Several studies from different countries have tried to validate the diagnostic performance of FGSI. A study from India reported that by using the same cutoff, FGSI had a AUROC of 0.96 and a sensitivity of 0.917 [21]. Other studies have also showed similar findings [22, 23]. By contrast, studies from Turkey reported that the AUROC of FGSI with the same cutoff was below 0.9 and that the diagnostic performance of UFGSI was better [11, 24]. This suggested that the geographical area may influence the diagnostic performance of the FGSI.

While the diagnostic performance of qSOFA was inferior compared to FGSI, SOFA showed the contrary. The AUROC, sensitivity, and NPV of SOFA were comparable to those of FGSI. Our finding was similar to the study that initially proposed the use of SOFA as the prognostic scoring system for patients with FG [15]. SOFA has been previously reported to be a good predictor of in-hospital mortality in other life-threatening conditions such as infection, heart failure, and COVID-19 [16, 25, 26]. In addition, SOFA was also reported to be a good predictor of primary wound closure in patients with FG [27].

Roghmann et al. (2012) previously recommended the use of aCCI and SAS for daily practice instead of FGSI, as these two scoring systems had good AUROC, more easily calculated at the bedside, generally applicable, and well validated [8]. When the same cutoff (≥ 4 for aCCI and ≤ 4 for SAS) was applied, we found a similar AUROC value in regard to the aCCI, but not for the SAS. Nevertheless, the AUROC value of aCCI in our study was far lower (> 0.1 in difference) than that of FGSI or SOFA.

This study has two important limitations. Although this study was conducted in a tertiary referral hospital, this was a single-center study. In addition, since this was a retrospective study using data from medical records, several factors such as differences in treatment between patients could not be controlled. Despite these limitations, this study was the first to compare all the proposed scoring systems for predicting in-hospital mortality in patients with FG. Moreover, this study has the greatest number of patients thus far. The largest single-center study in the literature only included 120 patients [4, 28]

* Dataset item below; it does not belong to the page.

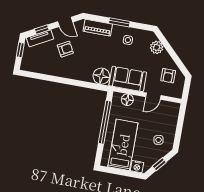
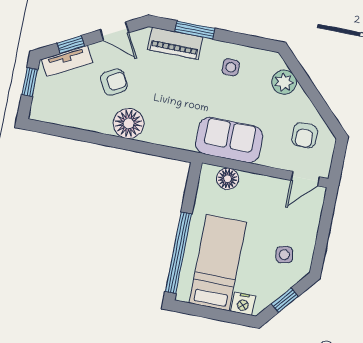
window: (119, 22) -> (195, 30), moved
floor lamp: (101, 76) -> (129, 123), moved
door: (153, 96) -> (305, 179), moved
window: (105, 122) -> (178, 253), moved

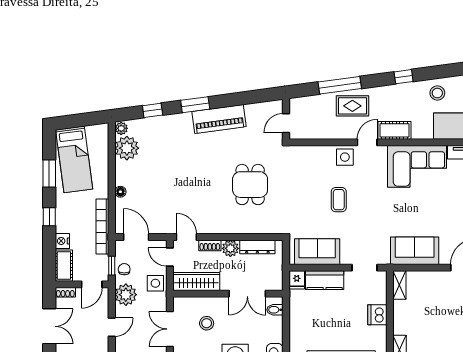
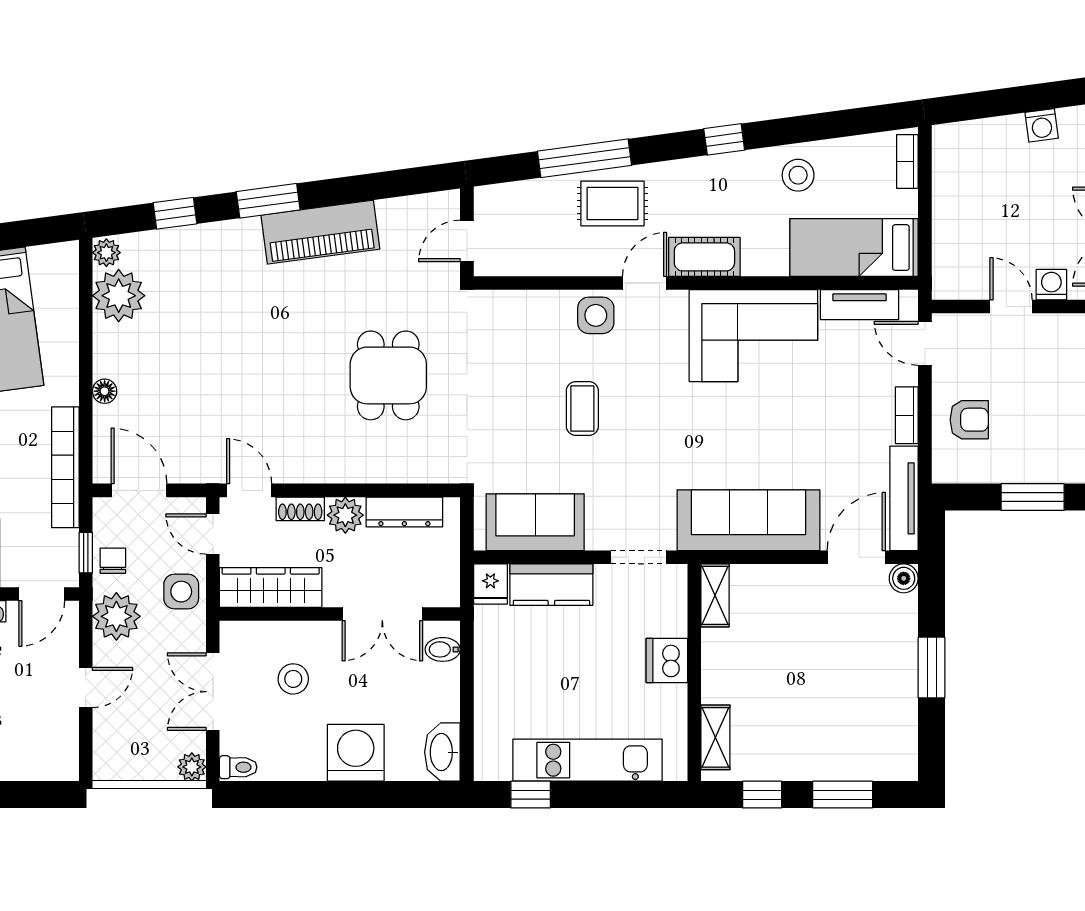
sofa: (415, 251) -> (748, 520), width x1.36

In summary, we found that FGSI and SOFA are the most reliable scoring systems to predict in-hospital mortality in patients with FG, as indicated by the high AUROC and perfect sensitivity and NPV. Therefore, we recommend that all patients with FG who are hospitalized should be immediately assessed with FGSI or SOFA, so that whether aggressive treatment should be given or not, can be decided as early as possible. Future multi-institutional studies across different countries and continents are needed to confirm our study findings.